What follows is a listing to transcribe exactly, leaving the pictures out.

Stored data:
>>>
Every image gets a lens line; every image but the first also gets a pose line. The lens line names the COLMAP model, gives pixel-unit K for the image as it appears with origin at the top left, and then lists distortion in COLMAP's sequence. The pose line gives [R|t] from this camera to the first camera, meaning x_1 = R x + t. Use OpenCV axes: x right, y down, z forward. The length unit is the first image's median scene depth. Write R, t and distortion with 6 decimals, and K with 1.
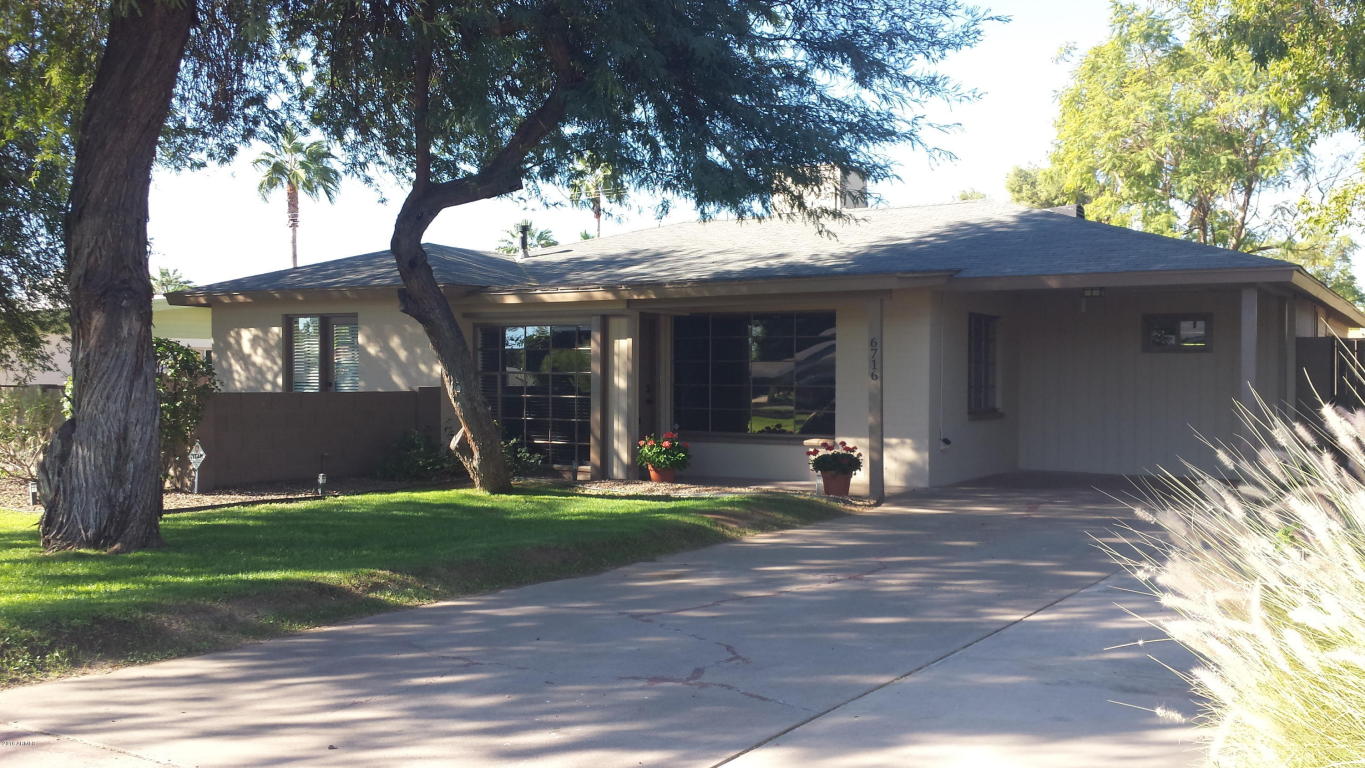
lens RADIAL K [[1291.2, 0, 679.1], [0, 1291.2, 385.3], [0, 0, 1]] dist [0.018963, 0.000000]
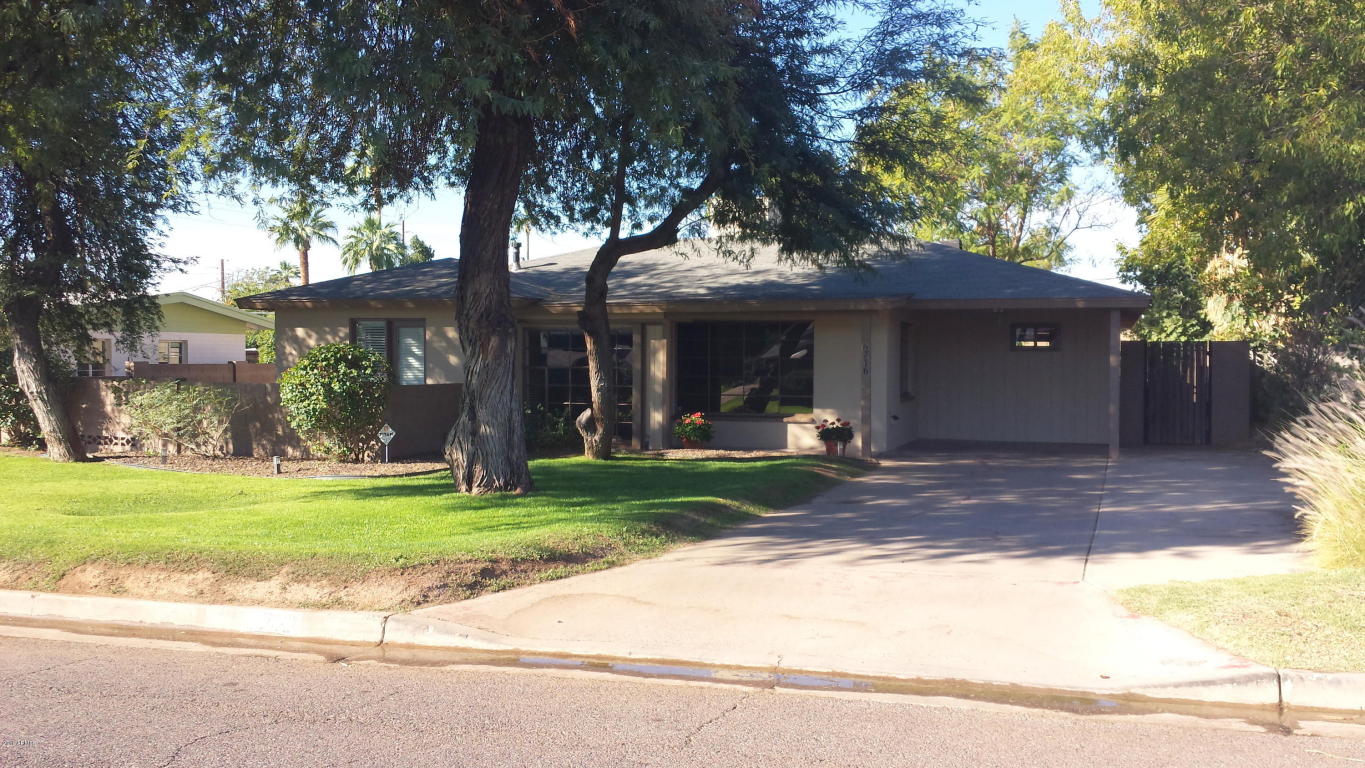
lens RADIAL K [[1291.2, 0, 684.9], [0, 1291.2, 382.8], [0, 0, 1]] dist [0.018963, 0.000000]
pose [[0.977801, -0.003614, 0.209506, -0.293561], [0.000781, 0.999907, 0.013602, -0.012245], [-0.209536, -0.013137, 0.977713, -0.281746]]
<<<
Task output:
Every image gets a lens line; every image but the first also gets a pose line. The lens line names the COLMAP model, gives pixel-unit K for the image as it appears with origin at the top left, and then lists distortion in COLMAP's sequence. The pose line gives [R|t] from this camera to the first camera, meaning x_1 = R x + t. Use OpenCV axes: x right, y down, z forward. The length unit is the first image's median scene depth. Write R, t and distortion with 6 decimals, and K with 1.
lens RADIAL K [[1291.2, 0, 679.1], [0, 1291.2, 385.3], [0, 0, 1]] dist [0.018963, 0.000000]
lens RADIAL K [[1291.2, 0, 684.9], [0, 1291.2, 382.8], [0, 0, 1]] dist [0.018963, 0.000000]
pose [[0.977801, -0.003614, 0.209506, -0.293561], [0.000781, 0.999907, 0.013602, -0.012245], [-0.209536, -0.013137, 0.977713, -0.281746]]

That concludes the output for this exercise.